_FRAGEN_
A) Stimmen diese Aussagen mit dem Predigttext überein? (i) Gott sprach mehr als eines. (ii) Das Wörtlein »Dein Wille werde« steht im Paternoster. (iii) Nach Sankt Augustin ließ Gott die Dinge werden und ging dann seines Weges. Beantworte jede mit Ja oder Nein und zitiere wörtlich die Stelle, die entscheidet.
B) Welche Äußerungen stehen im Predigttext zwischen den Zeichen » und «? Nenne alle in der Reihenfolge ihres Auftretens.
C) Wie könnte der Predigttext nach seinem letzten Satz weitergehen? Schreib ihn fort.

_AUSZUG ZUM LESEN_
--

Der Prophet spricht: »Gott sprach eines und ich hörte zwei.« Das
ist wahr: Gott sprach nie mehr als eines. In diesem Spruch spricht er seinen
Sohn und den heiligen Geist und alle Kreaturen, und es ist nichts als ein Spruch
in Gott. Aber der Prophet spricht: »ich hörte zwei.« Das heißt: Ich nahm Gott
und Kreatur wahr. Wo es Gott spricht, da ist es Gott; aber hier ist es Kreatur.
Die Leute glauben, Gott sei da und da Mensch geworden. Dem ist nicht so, denn
Gott ist hier ebenso gut Mensch geworden wie dort, und um und um ist er Mensch
geworden, dass er dich als seinen eingeborenen Sohn gebäre, nicht weniger und
nicht mehr.
Ich sprach gestern ein Wörtlein, das steht im Paternoster und
heißt: »Dein Wille werde.« Es wäre sogar besser ausgedrückt, dass sein Wille
werde, als dass ich sage: Mein Wille werde zu seinem. Dass ich es werde, das
meint das Paternoster. Das Wort hat zweierlei Sinn. Erstens: Sei für alle Dinge
ein Schlafender, das heißt, du sollst weder um Zeit noch um Kreaturen noch um
Bilder wissen. Die Meister sagen: Wenn ein Mensch recht schliefe, und schliefe
er hundert Jahre, er wüsste um keine Kreatur, er wüsste nichts von Zeit noch von
Bild; und dennoch kannst du wahrnehmen, dass Gott in dir wirkt. Darum spricht
die Seele im Buch der Liebe: »Ich schlafe und mein Herr wacht.« Darum kannst du,
wenn alle Kreaturen in dir schlafen, wahrnehmen, was Gott in dir wirkt.
Er spricht zweitens ein Wort: Arbeite in allen Dingen; das hat
dreierlei Sinn in sich. Es heißt so viel wie: Schaff deinen Nutzen in allen
Dingen, denn Gott ist in allen Dingen. Sankt Augustin spricht: Gott hat alle
Dinge erschaffen, nicht dass er sie werden ließe und dann seines Weges ginge,
sondern er ist in ihnen geblieben. Die Leute wähnen, sie hätten mehr, wenn sie
die Dinge mit Gott haben, als wenn sie Gott ohne die Dinge hätten. Aber das ist
falsch, denn alle Dinge mit Gott ist nicht mehr als Gott allein, und wer glaubt,
wenn er den Sohn und den Vater zugleich hätte, hätte er mehr, als wenn er den
Sohn ohne den Vater hätte, der wäre im Irrtum. Darum nimm Gott in allen Dingen,
und das ist ein Zeichen, dass er dich als seinen eingeborenen Sohn geboren hat,
nicht weniger und nicht mehr.

--

_AUFGELISTETE EINTRÄGE_
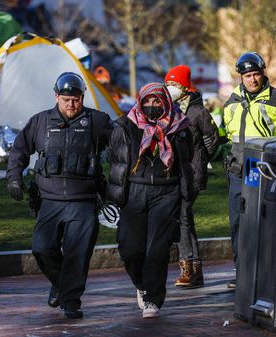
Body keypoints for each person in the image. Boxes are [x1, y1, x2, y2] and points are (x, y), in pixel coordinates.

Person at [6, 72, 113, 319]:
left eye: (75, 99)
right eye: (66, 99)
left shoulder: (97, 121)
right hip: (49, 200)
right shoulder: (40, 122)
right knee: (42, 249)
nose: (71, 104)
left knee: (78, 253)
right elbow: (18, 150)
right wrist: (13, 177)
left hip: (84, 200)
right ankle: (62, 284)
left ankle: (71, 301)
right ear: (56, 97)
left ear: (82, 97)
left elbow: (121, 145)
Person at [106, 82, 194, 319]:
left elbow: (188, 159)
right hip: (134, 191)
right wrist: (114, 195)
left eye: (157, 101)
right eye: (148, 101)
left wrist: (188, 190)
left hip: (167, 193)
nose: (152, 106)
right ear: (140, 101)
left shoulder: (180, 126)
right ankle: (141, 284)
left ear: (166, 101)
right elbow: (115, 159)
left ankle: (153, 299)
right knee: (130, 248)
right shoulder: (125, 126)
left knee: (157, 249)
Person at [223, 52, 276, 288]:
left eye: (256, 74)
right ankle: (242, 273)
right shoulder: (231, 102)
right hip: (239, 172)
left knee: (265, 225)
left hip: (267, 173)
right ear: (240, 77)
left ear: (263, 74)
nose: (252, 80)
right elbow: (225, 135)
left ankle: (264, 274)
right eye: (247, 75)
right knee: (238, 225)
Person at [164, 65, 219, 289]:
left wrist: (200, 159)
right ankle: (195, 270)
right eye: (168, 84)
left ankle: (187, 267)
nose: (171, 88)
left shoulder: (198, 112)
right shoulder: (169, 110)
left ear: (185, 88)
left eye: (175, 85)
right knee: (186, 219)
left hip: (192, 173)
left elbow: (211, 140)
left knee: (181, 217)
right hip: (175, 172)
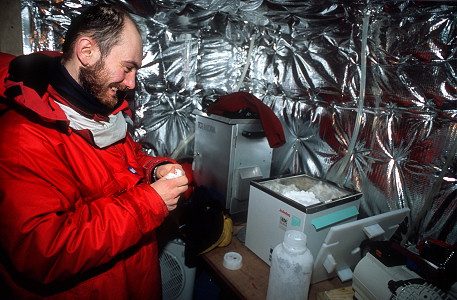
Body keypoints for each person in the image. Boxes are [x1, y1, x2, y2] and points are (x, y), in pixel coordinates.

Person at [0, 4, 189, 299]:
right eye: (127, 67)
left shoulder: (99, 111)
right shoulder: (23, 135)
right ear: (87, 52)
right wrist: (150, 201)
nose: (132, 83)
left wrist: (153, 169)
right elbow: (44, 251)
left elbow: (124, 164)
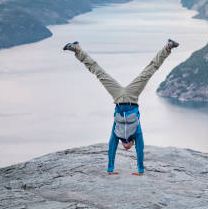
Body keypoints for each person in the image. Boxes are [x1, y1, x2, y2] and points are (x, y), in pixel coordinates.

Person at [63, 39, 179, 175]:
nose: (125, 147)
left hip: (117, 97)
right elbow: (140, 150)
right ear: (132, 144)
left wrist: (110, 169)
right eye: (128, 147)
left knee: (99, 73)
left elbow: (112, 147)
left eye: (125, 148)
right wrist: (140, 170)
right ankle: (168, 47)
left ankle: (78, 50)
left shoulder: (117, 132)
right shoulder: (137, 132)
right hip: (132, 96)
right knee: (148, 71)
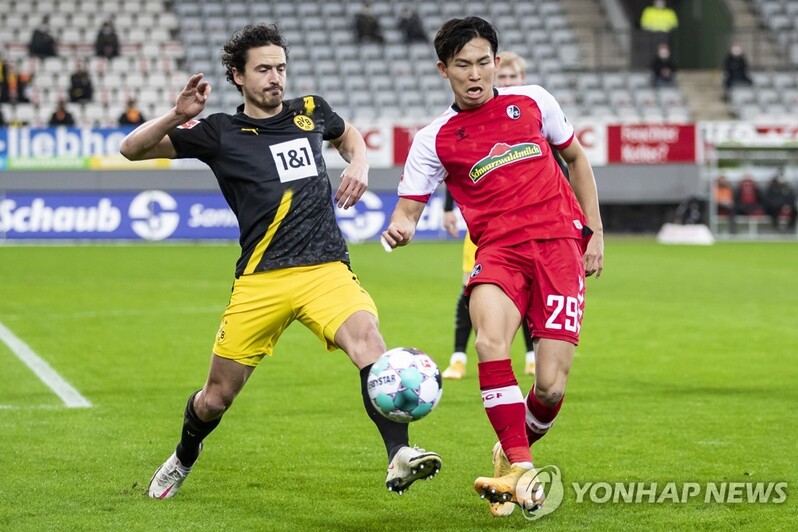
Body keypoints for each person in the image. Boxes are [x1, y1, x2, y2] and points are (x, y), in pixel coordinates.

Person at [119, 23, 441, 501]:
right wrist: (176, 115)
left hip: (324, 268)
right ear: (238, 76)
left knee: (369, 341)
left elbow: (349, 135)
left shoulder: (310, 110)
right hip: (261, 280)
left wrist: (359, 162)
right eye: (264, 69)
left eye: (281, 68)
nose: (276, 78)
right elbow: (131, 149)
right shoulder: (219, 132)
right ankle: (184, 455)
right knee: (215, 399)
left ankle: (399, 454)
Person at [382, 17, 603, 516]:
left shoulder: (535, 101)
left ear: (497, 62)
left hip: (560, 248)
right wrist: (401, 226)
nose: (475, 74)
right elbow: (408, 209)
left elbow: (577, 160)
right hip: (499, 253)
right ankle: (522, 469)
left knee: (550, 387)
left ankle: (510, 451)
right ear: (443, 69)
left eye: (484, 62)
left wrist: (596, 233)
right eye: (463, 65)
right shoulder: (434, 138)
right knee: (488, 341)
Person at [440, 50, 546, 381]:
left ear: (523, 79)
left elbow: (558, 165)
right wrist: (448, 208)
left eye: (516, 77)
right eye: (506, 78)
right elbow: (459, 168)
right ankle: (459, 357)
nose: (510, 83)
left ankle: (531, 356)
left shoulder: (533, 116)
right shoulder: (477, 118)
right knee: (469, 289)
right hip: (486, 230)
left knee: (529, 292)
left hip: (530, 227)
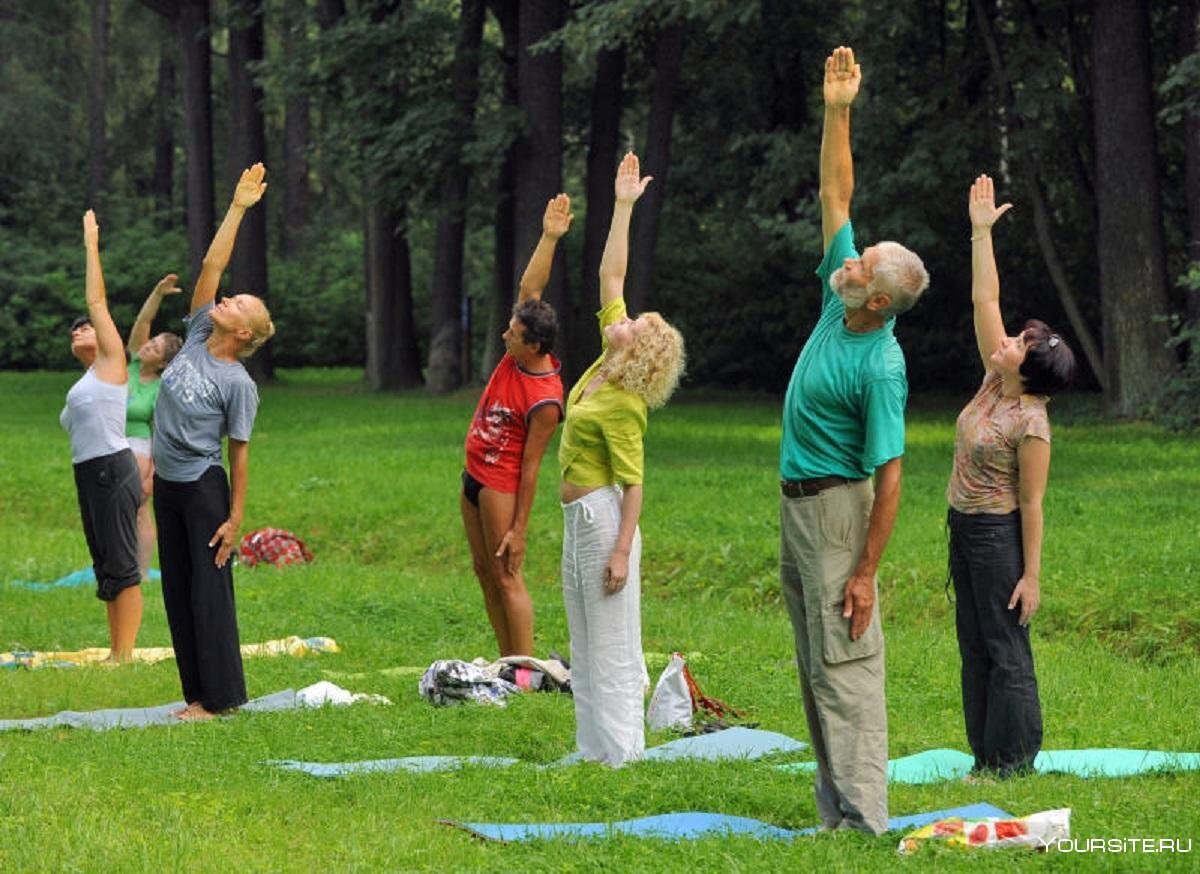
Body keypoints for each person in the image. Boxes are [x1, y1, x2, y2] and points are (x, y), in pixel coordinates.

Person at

--

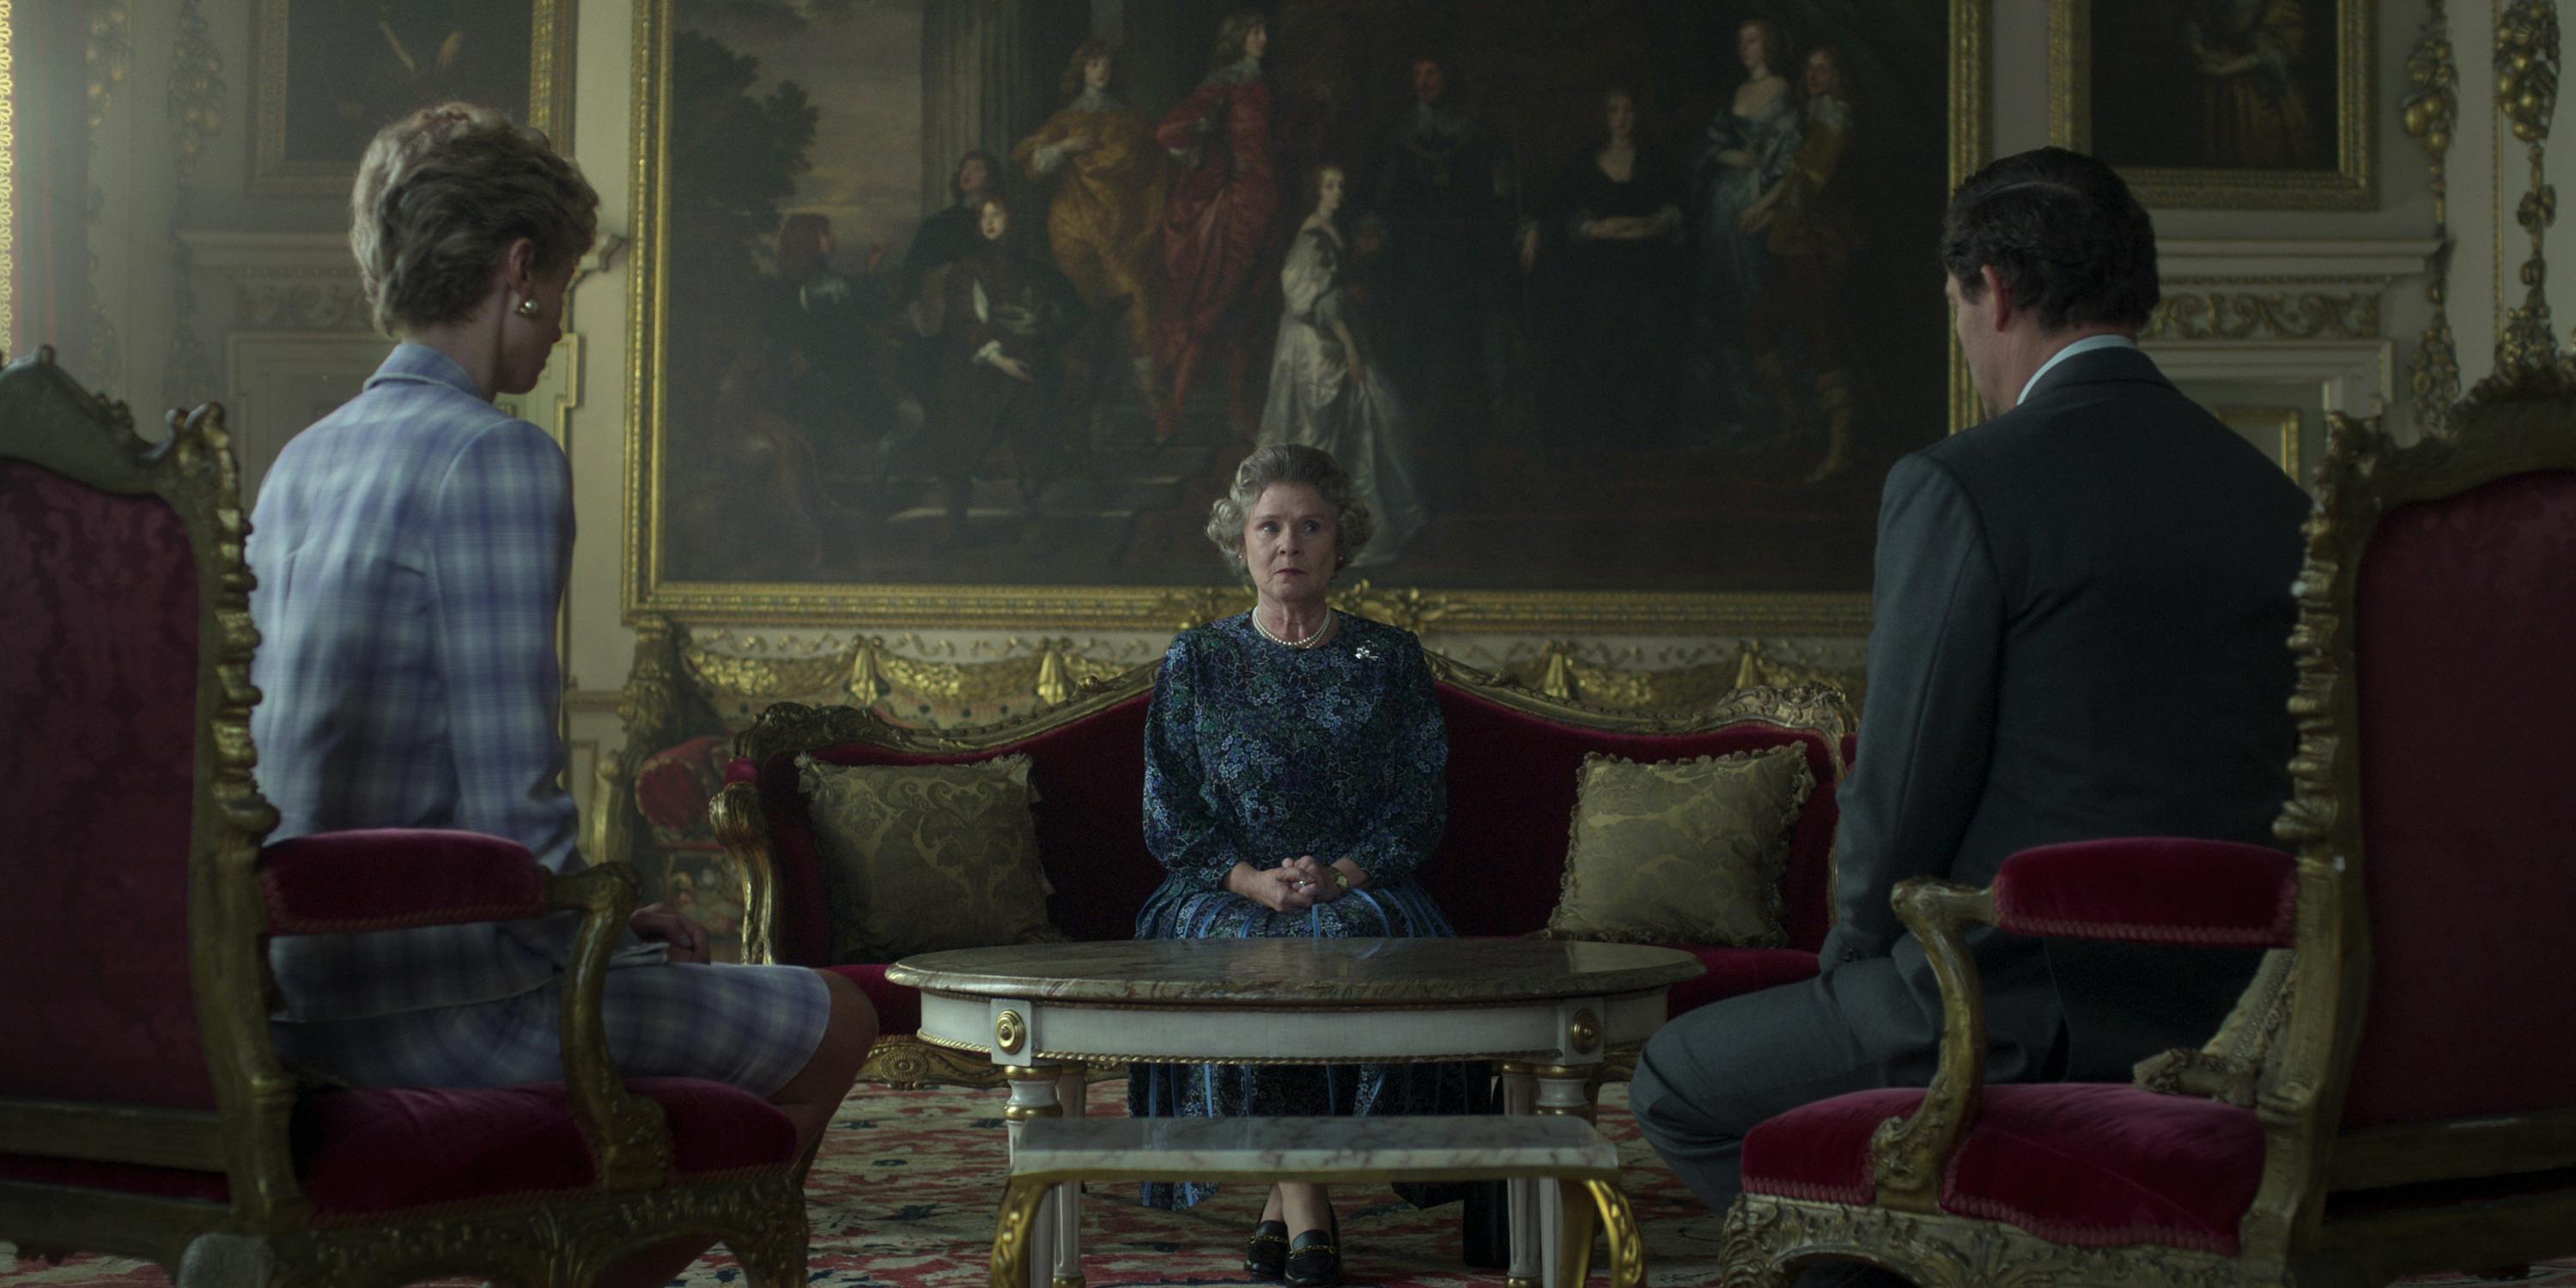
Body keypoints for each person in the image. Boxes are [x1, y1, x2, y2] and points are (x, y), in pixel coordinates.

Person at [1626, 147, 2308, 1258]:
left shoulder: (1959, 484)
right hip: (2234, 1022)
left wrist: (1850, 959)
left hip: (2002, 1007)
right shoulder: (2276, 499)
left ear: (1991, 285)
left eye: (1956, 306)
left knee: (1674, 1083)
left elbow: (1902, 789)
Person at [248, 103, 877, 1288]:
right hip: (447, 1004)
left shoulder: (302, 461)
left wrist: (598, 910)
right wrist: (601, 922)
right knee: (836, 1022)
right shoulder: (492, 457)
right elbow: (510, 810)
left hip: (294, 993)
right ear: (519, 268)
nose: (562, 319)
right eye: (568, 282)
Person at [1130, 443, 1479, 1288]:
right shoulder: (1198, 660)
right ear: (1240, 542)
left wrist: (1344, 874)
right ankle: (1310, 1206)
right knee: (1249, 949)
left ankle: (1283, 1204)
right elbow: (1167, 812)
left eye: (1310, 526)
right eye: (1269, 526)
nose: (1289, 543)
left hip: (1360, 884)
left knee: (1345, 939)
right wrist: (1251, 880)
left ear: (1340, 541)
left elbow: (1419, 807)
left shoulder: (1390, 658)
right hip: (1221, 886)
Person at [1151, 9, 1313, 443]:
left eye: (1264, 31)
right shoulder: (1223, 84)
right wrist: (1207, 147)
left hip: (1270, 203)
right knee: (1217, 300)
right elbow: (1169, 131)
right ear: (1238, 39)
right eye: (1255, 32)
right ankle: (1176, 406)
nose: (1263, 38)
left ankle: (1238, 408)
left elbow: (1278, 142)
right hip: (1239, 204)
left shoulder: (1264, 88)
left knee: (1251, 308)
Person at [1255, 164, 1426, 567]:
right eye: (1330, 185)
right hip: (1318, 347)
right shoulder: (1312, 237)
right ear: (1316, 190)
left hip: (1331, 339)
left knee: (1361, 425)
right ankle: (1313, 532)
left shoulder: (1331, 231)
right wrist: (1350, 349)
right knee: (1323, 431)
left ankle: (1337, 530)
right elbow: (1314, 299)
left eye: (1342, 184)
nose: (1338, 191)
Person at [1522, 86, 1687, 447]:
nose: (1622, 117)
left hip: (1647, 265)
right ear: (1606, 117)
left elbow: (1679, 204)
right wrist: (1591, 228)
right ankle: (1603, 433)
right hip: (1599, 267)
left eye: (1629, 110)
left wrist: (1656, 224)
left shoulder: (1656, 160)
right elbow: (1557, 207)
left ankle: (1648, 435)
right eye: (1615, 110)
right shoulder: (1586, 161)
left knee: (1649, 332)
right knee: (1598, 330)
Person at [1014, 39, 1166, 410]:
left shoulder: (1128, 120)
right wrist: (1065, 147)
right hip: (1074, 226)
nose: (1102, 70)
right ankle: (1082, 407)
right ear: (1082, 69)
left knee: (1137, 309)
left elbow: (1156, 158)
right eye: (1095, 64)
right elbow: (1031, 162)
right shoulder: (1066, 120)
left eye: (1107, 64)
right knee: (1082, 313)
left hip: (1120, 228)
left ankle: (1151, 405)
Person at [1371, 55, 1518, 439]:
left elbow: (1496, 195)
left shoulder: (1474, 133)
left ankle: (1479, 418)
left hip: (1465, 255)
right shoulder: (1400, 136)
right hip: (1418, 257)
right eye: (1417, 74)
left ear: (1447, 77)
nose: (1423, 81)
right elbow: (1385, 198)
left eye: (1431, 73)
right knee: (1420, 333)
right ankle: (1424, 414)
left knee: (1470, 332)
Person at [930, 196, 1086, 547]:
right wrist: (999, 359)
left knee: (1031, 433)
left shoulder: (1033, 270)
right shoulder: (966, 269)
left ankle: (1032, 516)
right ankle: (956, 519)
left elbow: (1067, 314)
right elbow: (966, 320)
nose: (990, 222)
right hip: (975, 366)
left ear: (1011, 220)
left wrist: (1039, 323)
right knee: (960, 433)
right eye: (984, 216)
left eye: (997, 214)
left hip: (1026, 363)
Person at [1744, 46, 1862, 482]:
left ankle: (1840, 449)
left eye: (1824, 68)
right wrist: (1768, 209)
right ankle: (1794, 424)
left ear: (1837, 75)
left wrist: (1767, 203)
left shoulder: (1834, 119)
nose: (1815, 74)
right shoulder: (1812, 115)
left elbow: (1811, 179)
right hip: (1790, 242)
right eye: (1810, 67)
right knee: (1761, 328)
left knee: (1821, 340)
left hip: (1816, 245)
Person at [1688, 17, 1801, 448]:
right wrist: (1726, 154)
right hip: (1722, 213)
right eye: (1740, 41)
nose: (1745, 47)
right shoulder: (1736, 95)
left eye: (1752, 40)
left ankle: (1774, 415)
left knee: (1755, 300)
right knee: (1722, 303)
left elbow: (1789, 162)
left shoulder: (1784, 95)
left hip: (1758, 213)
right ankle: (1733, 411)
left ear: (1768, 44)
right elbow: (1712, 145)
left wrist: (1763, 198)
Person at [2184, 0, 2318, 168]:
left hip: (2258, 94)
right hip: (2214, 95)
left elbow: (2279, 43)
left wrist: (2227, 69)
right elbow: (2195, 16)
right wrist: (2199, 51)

--

_LÖSUNGEN ZU AUFGABEN_
A)
(i) Nein – „Gott sprach nie mehr als eines.“
(ii) Ja – „Ich sprach gestern ein Wörtlein, das steht im Paternoster und heißt: »Dein Wille werde.«“
(iii) Nein – „nicht dass er sie werden ließe und dann seines Weges ginge, sondern er ist in ihnen geblieben.“

B)
1. »Gott sprach eines und ich hörte zwei.«
2. »ich hörte zwei.«
3. »Dein Wille werde.«
4. »Ich schlafe und mein Herr wacht.«

C)
Der zweite Sinn ist: Schaff deinen Nutzen in allen Dingen, das
heißt: Liebe Gott über allen Dingen und deinen Nächsten wie dich selbst. Und
liebst du hundert Pfund mehr bei dir als bei einem andern, das ist unrecht. Hast
du einen Menschen lieber als einen andern, das ist unrecht; und hast du deinen
Vater und deine Mutter und dich selbst lieber als einen andern, es ist unrecht;
und hast du die Seligkeit lieber in dir als in einem andern, so ist es unrecht.
»Gott schütze! Was sagt ihr? Soll ich die Seligkeit nicht in mir lieber haben
als in einem anderen?« Es gibt viele Gelehrte, die das nicht begreifen, und es
dünkt sie gar schwer. Aber es ist nicht schwer, es ist ganz leicht. Ich will dir
zeigen, dass es nicht schwer ist. Seht, die Natur hat zweierlei Absicht, was
jedes Glied am Menschen wirken soll. Die erste Absicht, die seine Werke ins Auge
fasst, ist, dass es dem Körper vor allem diene und danach einem jeden Gliede
genau so wie sich selbst, und nicht weniger als sich selbst, und es betrachtet
sich selbst nicht mehr in seinen Werken als ein anderes Glied. Es soll vielmehr
hilfreich sein. Gott soll eine Regel deiner Liebe sein. Die zweite Meinung:
Deine Liebe soll nur an Gott hängen, und darum liebe deinen Nächsten wie dich
selbst und nicht minder als dich selbst. Liebst du die Seligkeit in Sankt Peter
und in Sankt Paul wie in dir selbst, so besitzest du dieselbe Seligkeit, die
auch sie haben.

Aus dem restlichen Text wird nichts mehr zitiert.